ИСХОДНЫЙ ОТРЫВОК.
------------------------------------------------

Махно читает: «Открытое письмо командиру 3-й бригады тов. Махно.
После личного посещения Гуляй-Поля и беседы с тов. Махно и его сотрудниками я считаю своим долгом во всеуслышание заявить, что все слухи о сепаратистских или антисоветских планах бригады повстанцев тов. Махно ни на чем не основаны. В лице Махно я видел честного и отважного борца, который в тяжелых условиях, лишенный самого необходимого, собирает силы и мужественно борется с белогвардейцами и иностранными завоевателями. За их отвагу, за их борьбу на фронте приветствую их. Также открыто должен указать я на то злое и вредное, что мною замечено при объезде. Это великое зло. С ним надо бороться до конца. Тот не борец за счастье трудового народа, кто не очистится от этой болячки старого строя. Тот преступник, кто потакает антисемитскому настроению. Второе — все повстанцы, вся бригада, все население района должны осознать, что их дело — только часть общего дела трудового народа всей Советской России и Украины. Ваш участок фронта — только тысячная доля всего фронта, на котором рабочие и крестьяне России и Украины отбивают общего врага. Чтобы держать весь этот фронт, от Петрограда до Одессы и от Архангельска до Каспия, все у нас должно быть общее. Все снаряжение: хлеб, уголь, металлы, нефть — должно идти в общий котел и оттуда распределяться справедливо и планомерно по всем фронтам, иначе не видать нам победы. Кто нарушает это правило, тот бессознательно сам себе роет яму поражения... Со всем этим надо покончить решительными мерами, и я уверен, что все честные борцы, во главе с тов. Махно, приложат все усилия, чтобы вбить это сознание в головы всех, кого следует. Такие факты, как вывоз из Мариуполя ценного имущества: ремней, металла и пр. без соглашения с центром, без ведома даже командования армией, должно быть немедленно прекращено, и в первую очередь это должно быть вбито в головы тех, кто, проиграв свою игру в Великороссии, бросился теперь в район 3-й бригады, чтобы там сеять смуту, вносить недоразумения между фронтом и тылом, клеветать на Советскую власть, вести агитацию против центральной рабоче-крестьянской власти Москвы и Киева. У них, может быть, и родятся мысли о постройке государства в государстве и превращения Гуляй-Поля в очаг движения против власти рабоче-крестьянской России и Украины.
Представители партии, которые опозорили себя тем, что в тылу проповедывали забастовки и бунты, вместо того, чтобы идти на поддержку Красной Армии на фронте, прикрываясь именем беспартийных, обманывают честных повстанцев, подсовывают резолюции, в которых клеймят избранников рабочих и крестьян всей России, как преступников. В России нет иной власти, как власть Советов, избранных рабочими и беднейшими крестьянами, и эта власть не позволит, чтобы какой бы то ни было клеветой, смутой, самовольными действиями мешали ей делать ее трудное дело защиты социалистической России от врагов, внешней и внутренней контрреволюции.

------------------------------------------------

ФРАГМЕНТЫ ДАННЫХ.
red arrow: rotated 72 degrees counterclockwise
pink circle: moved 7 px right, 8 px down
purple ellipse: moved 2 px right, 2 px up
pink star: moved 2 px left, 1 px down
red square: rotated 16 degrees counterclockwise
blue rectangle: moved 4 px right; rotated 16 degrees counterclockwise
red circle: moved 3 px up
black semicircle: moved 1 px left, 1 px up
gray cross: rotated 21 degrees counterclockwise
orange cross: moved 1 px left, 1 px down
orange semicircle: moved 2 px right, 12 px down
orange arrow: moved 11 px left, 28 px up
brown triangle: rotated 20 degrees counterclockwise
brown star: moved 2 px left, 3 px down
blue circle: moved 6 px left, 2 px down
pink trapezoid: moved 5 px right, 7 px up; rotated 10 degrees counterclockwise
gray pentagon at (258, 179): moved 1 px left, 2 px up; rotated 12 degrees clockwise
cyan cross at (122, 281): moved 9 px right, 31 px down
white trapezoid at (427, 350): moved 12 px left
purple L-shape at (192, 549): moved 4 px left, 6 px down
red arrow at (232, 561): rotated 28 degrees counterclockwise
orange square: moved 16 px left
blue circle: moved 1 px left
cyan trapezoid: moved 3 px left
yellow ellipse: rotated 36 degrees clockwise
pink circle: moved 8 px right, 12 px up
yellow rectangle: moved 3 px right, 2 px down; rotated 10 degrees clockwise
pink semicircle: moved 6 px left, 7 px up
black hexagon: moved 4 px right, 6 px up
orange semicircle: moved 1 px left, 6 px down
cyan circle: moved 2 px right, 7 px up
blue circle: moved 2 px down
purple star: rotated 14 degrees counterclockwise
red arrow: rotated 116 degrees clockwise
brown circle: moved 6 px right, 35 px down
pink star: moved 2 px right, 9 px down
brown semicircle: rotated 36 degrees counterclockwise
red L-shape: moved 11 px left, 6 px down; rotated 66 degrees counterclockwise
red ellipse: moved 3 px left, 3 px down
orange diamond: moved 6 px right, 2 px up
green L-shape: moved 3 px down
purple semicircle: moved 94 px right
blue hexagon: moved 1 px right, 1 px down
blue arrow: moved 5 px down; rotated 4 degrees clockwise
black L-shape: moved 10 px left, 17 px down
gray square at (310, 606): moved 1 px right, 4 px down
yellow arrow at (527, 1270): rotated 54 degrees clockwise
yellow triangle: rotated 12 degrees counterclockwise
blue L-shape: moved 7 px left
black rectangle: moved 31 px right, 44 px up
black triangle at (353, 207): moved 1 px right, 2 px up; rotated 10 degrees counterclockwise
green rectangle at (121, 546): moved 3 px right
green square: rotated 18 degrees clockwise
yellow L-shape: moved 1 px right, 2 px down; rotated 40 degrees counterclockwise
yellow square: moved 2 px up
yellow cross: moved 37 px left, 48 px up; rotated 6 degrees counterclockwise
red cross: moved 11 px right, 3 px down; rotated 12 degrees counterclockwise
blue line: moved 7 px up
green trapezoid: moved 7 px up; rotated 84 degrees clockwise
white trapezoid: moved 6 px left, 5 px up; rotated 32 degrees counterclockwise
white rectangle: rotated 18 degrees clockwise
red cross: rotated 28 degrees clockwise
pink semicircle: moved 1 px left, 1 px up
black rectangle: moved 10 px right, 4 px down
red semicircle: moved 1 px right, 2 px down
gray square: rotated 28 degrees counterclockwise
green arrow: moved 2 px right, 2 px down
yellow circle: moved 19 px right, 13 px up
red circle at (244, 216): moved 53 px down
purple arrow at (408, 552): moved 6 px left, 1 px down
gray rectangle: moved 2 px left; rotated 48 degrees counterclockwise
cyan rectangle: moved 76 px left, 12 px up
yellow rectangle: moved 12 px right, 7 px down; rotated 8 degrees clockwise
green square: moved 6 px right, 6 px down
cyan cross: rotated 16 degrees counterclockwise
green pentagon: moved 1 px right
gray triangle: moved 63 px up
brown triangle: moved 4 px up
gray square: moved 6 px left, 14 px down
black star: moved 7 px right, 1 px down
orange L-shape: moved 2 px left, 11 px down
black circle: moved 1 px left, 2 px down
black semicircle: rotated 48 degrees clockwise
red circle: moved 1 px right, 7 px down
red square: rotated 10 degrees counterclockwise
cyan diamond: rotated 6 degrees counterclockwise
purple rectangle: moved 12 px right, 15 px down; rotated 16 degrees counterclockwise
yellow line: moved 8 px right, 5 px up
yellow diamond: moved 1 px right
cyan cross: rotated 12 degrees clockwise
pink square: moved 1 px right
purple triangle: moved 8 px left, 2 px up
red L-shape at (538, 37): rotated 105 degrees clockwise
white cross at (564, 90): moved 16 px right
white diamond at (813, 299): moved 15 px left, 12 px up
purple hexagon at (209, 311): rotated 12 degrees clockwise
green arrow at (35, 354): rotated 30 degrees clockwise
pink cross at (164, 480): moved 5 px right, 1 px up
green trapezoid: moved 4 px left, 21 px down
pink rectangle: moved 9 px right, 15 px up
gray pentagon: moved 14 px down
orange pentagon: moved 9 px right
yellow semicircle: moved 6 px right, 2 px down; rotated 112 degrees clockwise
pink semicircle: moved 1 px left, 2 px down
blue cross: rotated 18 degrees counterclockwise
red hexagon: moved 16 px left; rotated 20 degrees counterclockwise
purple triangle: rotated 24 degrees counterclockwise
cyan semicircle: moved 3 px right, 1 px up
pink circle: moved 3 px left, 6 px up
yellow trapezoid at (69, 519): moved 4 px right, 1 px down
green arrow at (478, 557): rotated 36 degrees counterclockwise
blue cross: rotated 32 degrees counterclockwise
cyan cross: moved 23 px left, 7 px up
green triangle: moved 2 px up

------------------------------------------------

ЗАДАНИЕ.
Воспроизведите без изменений часть отрывка, начиная со слов «Представители партии, которые» и заканчивая словами «и внутренней контрреволюции.». Строки для работы не понадобятся.

ОТВЕТ.
Представители партии, которые опозорили себя тем, что в тылу проповедывали забастовки и бунты, вместо того, чтобы идти на поддержку Красной Армии на фронте, прикрываясь именем беспартийных, обманывают честных повстанцев, подсовывают резолюции, в которых клеймят избранников рабочих и крестьян всей России, как преступников. В России нет иной власти, как власть Советов, избранных рабочими и беднейшими крестьянами, и эта власть не позволит, чтобы какой бы то ни было клеветой, смутой, самовольными действиями мешали ей делать ее трудное дело защиты социалистической России от врагов, внешней и внутренней контрреволюции.